DE: Eine Frau und eine Hund sitzen auf einer weißen Bank in der nähe eines Strandes.
(a) RND example: the blank bench is correctly translated by del+obj into Bank due to the detected object Bench. Objects: person, dog, bench
EN: Two men dressed in green are preparing food in a restaurant.
base: Deux femmes vêtues de vert préparent des aliments dans un restaurant.
del: Deux femmes vêtues de vert préparent de la nourriture dans un restaurant.
del+obj: Deux asiatiques en vert préparent de la nourriture dans un restaurant.
FR: Deux hommes habillés en vert préparent de la nourriture dans un restaurant.
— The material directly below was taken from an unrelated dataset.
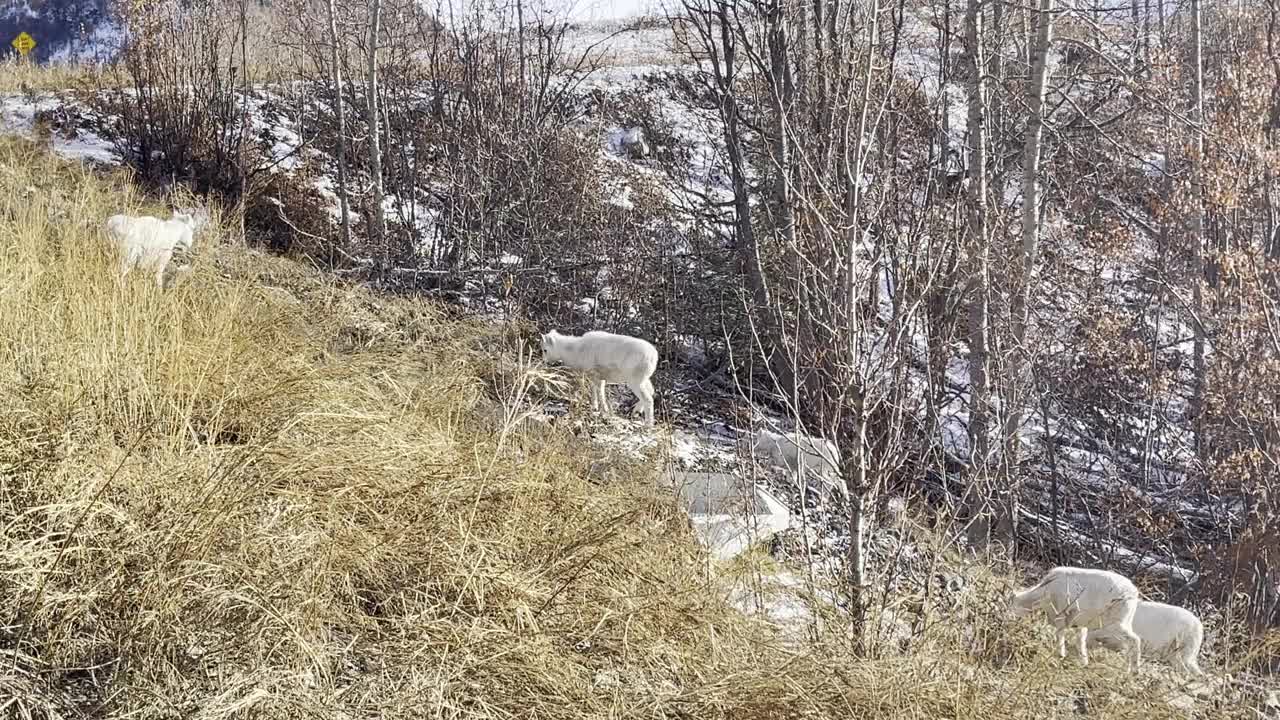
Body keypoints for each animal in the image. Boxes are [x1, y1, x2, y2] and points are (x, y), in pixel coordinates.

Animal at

(b) PERS example. men correctly translated into asiatiques (asians) by del+obj. Objects: person, clothing, man, food, cake
Figure 6: Examples of blanks for test set 2016 that were correctly resolved by the multimodal context. The underlined words denote blanked words and their translations.
EN: A guy give a kiss to a guy also.
base: Ein Mann, der sich vor, um eine Frau zu knüssen .
del: Ein Mann, der sich vor, um eine Frau zu küssen.
del+obj: Ein Mann, der einem kuss küsst, um eine Frau zu küssen.
DE: Ein Typ küsst einen anderen Typ .
(a) PERS example: the second mention of guy is consistently translated into Frau (woman). Objects: clothing, man, face
EN: A group of students sit and listen to the speaker.
base: Eine Gruppe von Studenten sitzt und schaut nach rechts .
del: Eine Gruppe Schüler sitzt und schaut nach rechts.
del+obj: Eine Gruppe Schüler sitzt und schaut zu rechts auf das Wasser.
DE: Eine Gruppe von Studenten sitzt und hört der Sprecherin zu.
(b) AMB example. The blanks listen and speaker are consistently translated into schaut (look) and rechts (right) or Wasser (water). Objects: person, clothing, man, food, cake
Figure 7: Examples of unresolved blanks. The underlined words denote blanked words and their translations.